About this task »
Each record that follows is to be output in full, precisely as written.

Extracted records
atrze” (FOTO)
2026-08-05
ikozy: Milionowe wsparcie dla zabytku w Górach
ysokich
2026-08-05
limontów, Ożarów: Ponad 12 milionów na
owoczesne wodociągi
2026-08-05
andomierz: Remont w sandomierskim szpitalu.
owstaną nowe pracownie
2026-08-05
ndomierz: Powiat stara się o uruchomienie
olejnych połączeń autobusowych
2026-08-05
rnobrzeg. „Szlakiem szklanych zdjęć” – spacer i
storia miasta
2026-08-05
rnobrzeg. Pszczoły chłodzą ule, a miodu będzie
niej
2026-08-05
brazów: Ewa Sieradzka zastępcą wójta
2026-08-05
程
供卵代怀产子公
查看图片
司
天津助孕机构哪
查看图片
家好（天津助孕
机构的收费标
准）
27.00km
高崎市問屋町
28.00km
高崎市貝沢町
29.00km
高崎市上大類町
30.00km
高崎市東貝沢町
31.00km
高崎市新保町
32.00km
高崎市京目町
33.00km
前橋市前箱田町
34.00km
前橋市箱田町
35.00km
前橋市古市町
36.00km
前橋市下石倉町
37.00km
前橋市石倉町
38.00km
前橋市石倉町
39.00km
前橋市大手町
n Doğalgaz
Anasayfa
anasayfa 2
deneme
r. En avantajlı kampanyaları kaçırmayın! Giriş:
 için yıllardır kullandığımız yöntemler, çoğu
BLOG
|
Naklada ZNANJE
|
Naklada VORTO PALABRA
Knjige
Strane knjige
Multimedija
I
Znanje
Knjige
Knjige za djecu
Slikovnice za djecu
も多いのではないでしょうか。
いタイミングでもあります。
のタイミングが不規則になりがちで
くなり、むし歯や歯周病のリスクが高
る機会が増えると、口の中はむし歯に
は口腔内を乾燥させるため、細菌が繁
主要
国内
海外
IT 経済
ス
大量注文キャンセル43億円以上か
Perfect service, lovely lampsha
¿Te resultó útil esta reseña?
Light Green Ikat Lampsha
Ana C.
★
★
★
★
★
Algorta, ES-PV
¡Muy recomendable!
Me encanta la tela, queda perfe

The answer »
atrze” (FOTO)
2026-08-05
ikozy: Milionowe wsparcie dla zabytku w Górach
ysokich
2026-08-05
limontów, Ożarów: Ponad 12 milionów na
owoczesne wodociągi
2026-08-05
andomierz: Remont w sandomierskim szpitalu.
owstaną nowe pracownie
2026-08-05
ndomierz: Powiat stara się o uruchomienie
olejnych połączeń autobusowych
2026-08-05
rnobrzeg. „Szlakiem szklanych zdjęć” – spacer i
storia miasta
2026-08-05
rnobrzeg. Pszczoły chłodzą ule, a miodu będzie
niej
2026-08-05
brazów: Ewa Sieradzka zastępcą wójta
2026-08-05
程
供卵代怀产子公
查看图片
司
天津助孕机构哪
查看图片
家好（天津助孕
机构的收费标
准）
27.00km
高崎市問屋町
28.00km
高崎市貝沢町
29.00km
高崎市上大類町
30.00km
高崎市東貝沢町
31.00km
高崎市新保町
32.00km
高崎市京目町
33.00km
前橋市前箱田町
34.00km
前橋市箱田町
35.00km
前橋市古市町
36.00km
前橋市下石倉町
37.00km
前橋市石倉町
38.00km
前橋市石倉町
39.00km
前橋市大手町
n Doğalgaz
Anasayfa
anasayfa 2
deneme
r. En avantajlı kampanyaları kaçırmayın! Giriş:
 için yıllardır kullandığımız yöntemler, çoğu
BLOG
|
Naklada ZNANJE
|
Naklada VORTO PALABRA
Knjige
Strane knjige
Multimedija
I
Znanje
Knjige
Knjige za djecu
Slikovnice za djecu
も多いのではないでしょうか。
いタイミングでもあります。
のタイミングが不規則になりがちで
くなり、むし歯や歯周病のリスクが高
る機会が増えると、口の中はむし歯に
は口腔内を乾燥させるため、細菌が繁
主要
国内
海外
IT 経済
ス
大量注文キャンセル43億円以上か
Perfect service, lovely lampsha
¿Te resultó útil esta reseña?
Light Green Ikat Lampsha
Ana C.
★
★
★
★
★
Algorta, ES-PV
¡Muy recomendable!
Me encanta la tela, queda perfe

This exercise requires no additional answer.